The most effective option to reduce substance emissions while better legislation is being negotiated between policy makers and industry is to motivate the end-user (consumer) to act at source: changing consumption behaviour of purchasing goods is key. It empowers the end-user and enables concrete improvements of health impacts at the own surrounding (household, office).
LIFE ChemBee will apply an effective tool for behaviour change: the Household Check developed in the predecessor project NonHazCity. It encourages participants to make inventories of goods within their household, pile them up, make decisions on what to change, and then monitor the change. The tool has been tested and is ready to be spread widely all over Europe. The project will also promote the app Scan4Chem developed in LIFE AskREACH – supporting purchase decisions and demonstrating to suppliers the consumers’ concern about tox-free goods.
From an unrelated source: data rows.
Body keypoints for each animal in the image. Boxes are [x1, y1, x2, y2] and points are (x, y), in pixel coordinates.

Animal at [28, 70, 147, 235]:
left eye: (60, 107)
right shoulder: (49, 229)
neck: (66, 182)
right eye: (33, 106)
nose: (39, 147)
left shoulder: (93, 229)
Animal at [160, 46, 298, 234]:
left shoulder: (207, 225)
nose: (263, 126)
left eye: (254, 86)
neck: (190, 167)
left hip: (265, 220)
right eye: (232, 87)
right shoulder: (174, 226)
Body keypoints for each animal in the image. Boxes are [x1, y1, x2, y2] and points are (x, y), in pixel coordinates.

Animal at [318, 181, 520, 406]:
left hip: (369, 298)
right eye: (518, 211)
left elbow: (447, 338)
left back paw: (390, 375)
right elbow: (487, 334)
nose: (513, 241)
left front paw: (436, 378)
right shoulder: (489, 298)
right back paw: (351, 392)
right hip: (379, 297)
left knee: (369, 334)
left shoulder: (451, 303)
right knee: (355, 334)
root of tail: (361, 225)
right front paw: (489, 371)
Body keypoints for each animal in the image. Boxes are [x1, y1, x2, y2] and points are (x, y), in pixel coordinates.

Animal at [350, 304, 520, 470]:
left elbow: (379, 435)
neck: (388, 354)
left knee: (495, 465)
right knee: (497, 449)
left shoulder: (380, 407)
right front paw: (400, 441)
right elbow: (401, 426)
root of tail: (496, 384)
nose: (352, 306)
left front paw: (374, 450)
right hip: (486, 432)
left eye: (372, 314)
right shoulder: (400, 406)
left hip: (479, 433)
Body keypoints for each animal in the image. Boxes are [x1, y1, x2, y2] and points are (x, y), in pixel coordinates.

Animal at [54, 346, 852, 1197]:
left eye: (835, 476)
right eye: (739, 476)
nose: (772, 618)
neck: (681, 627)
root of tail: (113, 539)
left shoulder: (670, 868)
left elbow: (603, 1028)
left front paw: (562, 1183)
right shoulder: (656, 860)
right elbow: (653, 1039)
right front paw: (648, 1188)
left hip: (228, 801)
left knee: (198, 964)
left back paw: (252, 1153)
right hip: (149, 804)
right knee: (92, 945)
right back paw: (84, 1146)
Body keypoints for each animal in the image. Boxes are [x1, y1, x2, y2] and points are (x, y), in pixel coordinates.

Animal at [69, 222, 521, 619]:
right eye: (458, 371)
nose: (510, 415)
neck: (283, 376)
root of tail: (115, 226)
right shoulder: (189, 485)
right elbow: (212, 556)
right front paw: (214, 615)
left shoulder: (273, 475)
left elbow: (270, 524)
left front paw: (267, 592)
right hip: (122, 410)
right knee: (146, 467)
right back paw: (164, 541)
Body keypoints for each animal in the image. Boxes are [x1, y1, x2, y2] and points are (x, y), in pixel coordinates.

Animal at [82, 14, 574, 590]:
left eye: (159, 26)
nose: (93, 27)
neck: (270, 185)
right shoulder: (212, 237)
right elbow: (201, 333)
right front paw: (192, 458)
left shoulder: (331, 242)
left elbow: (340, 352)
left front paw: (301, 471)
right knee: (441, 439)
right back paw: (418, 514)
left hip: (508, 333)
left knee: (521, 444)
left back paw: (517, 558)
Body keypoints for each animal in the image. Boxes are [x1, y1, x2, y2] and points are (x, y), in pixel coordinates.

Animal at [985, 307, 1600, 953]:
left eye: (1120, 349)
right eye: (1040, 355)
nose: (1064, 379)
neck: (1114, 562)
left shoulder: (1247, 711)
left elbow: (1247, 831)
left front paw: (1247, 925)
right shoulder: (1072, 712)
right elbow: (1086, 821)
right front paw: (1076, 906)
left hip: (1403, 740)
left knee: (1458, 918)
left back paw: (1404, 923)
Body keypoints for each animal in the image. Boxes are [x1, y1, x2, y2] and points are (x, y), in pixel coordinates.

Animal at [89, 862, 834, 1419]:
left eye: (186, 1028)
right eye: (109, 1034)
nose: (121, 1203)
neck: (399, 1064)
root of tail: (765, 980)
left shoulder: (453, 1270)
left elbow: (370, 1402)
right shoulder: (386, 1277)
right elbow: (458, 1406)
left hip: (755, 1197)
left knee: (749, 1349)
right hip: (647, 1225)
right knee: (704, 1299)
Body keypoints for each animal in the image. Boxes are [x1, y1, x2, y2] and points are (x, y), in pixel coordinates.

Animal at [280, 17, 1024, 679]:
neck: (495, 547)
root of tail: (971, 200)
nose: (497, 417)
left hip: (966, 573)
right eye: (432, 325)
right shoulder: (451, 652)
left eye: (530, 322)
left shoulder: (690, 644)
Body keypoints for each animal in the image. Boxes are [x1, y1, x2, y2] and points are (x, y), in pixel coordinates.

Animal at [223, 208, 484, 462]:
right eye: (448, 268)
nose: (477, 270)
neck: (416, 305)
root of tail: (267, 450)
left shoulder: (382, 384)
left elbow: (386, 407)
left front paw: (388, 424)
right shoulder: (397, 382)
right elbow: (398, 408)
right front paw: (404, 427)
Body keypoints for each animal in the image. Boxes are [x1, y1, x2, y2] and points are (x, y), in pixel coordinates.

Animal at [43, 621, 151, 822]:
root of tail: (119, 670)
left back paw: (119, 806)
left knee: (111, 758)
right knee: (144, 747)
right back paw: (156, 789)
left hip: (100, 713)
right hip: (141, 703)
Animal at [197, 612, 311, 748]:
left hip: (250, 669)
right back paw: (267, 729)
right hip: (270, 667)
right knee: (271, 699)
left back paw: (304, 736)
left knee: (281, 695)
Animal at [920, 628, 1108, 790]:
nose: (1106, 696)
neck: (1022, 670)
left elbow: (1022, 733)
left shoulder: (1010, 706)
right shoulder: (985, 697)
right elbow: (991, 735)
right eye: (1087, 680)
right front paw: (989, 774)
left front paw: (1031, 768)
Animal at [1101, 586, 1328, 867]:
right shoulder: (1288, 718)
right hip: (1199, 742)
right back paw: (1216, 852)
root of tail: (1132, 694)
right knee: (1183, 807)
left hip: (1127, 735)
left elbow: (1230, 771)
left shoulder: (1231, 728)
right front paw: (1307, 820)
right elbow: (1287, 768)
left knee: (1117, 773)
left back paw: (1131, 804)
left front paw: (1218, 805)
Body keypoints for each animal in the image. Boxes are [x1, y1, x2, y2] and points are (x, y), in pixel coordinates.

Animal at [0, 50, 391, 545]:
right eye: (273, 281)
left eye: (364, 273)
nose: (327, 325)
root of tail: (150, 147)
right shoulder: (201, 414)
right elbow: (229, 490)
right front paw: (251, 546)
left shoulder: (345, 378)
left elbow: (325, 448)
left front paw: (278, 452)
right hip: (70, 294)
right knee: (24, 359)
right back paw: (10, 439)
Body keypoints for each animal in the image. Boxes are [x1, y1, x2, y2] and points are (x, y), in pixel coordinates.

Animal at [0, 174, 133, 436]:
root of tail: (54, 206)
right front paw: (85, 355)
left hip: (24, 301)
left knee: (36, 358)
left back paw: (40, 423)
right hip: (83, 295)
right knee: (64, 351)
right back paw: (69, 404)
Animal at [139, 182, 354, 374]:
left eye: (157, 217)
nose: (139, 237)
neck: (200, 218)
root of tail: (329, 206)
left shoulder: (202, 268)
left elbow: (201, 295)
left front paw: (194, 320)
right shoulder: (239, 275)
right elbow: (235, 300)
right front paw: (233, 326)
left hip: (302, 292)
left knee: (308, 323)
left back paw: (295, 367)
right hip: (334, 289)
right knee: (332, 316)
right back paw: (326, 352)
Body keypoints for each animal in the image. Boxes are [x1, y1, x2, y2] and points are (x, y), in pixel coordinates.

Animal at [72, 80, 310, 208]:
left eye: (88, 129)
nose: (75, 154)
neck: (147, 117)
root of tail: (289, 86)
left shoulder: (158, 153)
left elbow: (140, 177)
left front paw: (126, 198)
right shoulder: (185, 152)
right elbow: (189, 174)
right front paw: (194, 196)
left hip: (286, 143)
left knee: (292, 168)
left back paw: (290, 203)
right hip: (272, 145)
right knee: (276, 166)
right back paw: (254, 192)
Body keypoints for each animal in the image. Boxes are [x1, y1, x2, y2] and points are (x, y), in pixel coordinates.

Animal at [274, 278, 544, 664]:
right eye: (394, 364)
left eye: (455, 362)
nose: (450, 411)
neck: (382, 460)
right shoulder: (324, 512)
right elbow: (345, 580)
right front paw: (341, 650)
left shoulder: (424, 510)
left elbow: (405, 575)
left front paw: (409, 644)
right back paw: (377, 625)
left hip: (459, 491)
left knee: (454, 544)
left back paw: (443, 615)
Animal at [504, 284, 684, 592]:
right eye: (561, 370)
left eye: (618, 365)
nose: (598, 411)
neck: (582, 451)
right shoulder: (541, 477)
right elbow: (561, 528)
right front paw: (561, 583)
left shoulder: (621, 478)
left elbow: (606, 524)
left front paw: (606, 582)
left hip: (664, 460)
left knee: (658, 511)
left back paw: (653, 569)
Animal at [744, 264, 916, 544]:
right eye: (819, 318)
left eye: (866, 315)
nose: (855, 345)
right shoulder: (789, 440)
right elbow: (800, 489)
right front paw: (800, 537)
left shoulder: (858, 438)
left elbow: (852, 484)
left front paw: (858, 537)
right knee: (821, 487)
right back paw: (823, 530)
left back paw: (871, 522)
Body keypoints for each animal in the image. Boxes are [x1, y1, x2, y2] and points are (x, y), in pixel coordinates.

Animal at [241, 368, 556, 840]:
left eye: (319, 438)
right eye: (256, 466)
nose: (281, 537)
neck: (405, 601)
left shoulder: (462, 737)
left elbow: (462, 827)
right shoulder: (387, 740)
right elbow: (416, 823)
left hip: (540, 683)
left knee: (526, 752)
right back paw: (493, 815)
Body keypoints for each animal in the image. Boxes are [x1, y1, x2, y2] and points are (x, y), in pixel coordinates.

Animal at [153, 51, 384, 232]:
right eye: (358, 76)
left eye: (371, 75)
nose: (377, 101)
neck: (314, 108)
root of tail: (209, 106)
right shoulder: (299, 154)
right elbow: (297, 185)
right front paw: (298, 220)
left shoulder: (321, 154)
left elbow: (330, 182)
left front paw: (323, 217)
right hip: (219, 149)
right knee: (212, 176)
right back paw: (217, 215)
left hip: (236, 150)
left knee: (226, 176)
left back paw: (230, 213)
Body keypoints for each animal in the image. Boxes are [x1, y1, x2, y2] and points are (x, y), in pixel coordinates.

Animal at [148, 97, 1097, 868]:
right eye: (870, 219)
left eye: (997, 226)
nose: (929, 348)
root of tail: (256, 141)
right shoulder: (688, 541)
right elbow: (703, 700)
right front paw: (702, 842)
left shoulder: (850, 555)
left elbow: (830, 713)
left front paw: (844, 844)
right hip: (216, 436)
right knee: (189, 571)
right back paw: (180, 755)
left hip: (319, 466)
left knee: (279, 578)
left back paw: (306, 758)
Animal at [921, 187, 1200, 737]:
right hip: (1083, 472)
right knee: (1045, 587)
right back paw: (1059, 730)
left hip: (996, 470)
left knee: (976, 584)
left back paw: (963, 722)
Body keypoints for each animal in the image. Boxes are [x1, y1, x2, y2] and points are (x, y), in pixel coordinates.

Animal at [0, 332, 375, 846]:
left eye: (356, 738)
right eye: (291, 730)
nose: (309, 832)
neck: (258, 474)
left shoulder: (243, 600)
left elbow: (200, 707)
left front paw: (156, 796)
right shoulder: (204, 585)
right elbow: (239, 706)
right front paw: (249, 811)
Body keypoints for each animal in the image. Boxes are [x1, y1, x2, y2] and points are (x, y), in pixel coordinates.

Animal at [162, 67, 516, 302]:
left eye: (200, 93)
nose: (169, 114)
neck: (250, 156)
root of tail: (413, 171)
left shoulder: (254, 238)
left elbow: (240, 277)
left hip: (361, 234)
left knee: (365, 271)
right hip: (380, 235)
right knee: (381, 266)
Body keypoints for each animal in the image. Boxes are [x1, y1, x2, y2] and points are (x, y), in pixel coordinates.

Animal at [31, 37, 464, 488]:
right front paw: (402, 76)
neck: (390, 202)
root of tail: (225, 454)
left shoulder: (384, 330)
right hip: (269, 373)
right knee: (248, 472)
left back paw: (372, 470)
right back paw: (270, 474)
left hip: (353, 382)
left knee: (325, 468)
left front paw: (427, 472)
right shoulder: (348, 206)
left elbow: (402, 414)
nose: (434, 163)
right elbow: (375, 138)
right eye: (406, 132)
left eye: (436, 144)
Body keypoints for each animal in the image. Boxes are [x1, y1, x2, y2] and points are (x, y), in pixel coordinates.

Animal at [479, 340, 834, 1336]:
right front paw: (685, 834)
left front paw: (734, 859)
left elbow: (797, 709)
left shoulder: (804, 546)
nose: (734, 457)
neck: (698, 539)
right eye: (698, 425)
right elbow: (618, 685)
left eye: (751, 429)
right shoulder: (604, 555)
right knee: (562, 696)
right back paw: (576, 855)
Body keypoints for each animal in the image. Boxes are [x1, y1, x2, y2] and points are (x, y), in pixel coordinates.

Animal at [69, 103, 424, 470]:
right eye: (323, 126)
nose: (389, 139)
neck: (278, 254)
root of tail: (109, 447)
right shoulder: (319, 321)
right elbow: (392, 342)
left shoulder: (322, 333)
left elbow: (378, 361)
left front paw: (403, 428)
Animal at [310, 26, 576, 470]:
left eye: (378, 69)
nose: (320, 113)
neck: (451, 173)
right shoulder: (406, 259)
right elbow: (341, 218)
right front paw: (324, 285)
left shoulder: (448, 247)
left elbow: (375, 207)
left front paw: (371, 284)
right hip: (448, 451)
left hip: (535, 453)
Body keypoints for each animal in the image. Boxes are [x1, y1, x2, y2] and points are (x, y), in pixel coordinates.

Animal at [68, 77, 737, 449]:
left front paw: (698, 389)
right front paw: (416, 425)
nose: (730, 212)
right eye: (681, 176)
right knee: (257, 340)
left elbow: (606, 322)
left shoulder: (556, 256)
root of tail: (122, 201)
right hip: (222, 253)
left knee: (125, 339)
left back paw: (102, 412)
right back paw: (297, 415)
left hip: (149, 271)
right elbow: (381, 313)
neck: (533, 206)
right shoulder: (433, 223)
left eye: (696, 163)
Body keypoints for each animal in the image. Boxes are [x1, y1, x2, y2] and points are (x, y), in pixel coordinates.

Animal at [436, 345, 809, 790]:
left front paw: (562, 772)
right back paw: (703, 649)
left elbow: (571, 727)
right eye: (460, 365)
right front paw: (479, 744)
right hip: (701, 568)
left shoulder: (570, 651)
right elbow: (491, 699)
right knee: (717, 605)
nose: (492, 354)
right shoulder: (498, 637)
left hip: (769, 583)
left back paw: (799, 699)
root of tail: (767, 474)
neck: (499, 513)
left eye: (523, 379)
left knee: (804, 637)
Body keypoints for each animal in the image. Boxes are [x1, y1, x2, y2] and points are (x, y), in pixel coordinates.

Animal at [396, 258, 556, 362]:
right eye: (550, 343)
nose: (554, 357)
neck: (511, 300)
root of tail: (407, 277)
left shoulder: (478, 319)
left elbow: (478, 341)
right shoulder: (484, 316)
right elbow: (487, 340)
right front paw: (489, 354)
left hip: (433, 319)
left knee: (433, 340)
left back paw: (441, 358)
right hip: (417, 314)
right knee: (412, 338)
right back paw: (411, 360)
With the help of volunteers, Chemicals Ambassadors, the project will reach out to many more households than the partners themselves can achieve. A ready-to-use education programme will engage 2300 Ambassadors and multiply the number of households to 43000 during a compact 2-year campaign. In parallel, we will apply the Eco-Supporter approach tested in Finland within NonHazCity, establishing ca.200 in-house advisors (volunteers) in France & Greece.
The project will substantially increase awareness of end-users about harmful substances in products used in our daily life as it will reach out to millions of people by our campaigns and via our networks. It will substantially change consumption patterns and in the long-term lead to concrete emission reduction of some problematic substances.